Ranganathan Govindan faces charges of culpable homicide not amounting to murder, adulteration of drugs, and endangering public safety, under multiple sections of the Indian Penal Code and the Drugs and Cosmetics Act. If convicted, he could face a lengthy prison sentence.
Despite mounting evidence, Ranganathan has continued to deny all allegations, claiming that the company followed "standard procedures" and suggesting that “external contamination” might have occurred during distribution. Police officials have dismissed his defence as an attempt to deflect responsibility.
The Coldrif case has reopened India’s painful memory of similar tragedies from the 1998 Gurgaon cough syrup deaths to the 2022 Gambia incident, where Indian-manufactured syrups were blamed for the deaths of dozens of children abroad.

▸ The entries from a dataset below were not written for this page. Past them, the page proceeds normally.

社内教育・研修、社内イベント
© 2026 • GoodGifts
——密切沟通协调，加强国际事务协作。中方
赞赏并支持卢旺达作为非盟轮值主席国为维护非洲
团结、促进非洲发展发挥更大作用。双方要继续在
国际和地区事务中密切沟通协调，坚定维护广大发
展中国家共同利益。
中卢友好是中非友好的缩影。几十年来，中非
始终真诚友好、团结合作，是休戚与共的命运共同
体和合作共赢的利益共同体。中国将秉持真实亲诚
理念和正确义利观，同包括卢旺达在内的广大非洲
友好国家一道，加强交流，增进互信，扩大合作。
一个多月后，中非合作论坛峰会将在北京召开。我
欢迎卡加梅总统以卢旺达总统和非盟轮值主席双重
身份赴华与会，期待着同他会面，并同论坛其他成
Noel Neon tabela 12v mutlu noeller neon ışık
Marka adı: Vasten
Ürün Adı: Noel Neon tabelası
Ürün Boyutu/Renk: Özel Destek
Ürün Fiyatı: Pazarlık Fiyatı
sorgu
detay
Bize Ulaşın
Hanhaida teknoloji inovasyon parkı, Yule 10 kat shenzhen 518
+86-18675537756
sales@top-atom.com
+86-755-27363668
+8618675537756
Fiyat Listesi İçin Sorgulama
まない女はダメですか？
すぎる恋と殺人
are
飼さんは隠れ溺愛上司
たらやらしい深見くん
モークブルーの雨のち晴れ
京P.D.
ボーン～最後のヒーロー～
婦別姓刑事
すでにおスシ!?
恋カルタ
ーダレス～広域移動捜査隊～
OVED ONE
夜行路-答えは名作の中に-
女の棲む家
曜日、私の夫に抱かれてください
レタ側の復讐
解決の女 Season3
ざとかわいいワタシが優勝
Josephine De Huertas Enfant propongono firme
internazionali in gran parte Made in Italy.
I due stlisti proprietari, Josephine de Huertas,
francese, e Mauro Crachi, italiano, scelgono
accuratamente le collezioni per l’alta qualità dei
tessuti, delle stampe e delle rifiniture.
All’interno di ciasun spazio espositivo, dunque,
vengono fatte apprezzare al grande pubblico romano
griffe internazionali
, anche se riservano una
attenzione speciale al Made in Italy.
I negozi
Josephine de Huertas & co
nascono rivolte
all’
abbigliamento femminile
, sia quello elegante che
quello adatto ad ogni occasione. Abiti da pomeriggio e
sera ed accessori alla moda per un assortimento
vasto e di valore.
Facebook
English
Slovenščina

Each time, investigations have exposed reckless manufacturing practices, lax inspections, and profit-driven negligence.
As the investigation deepens, this scandal stands as a grim reminder of how regulatory failures and corporate greed can turn medicine the very symbol of care into a weapon of death.
The arrest of Ranganathan Govindan may offer a glimpse of justice, but for the parents who buried their children, no verdict can restore what was lost. The tragedy of Coldrif is not merely a case of toxic syrup it is a brutal indictment of a system that allowed it to happen.
When medicine turns to poison, and the hands meant to heal become agents of death the nation must confront not just a crime, but its conscience.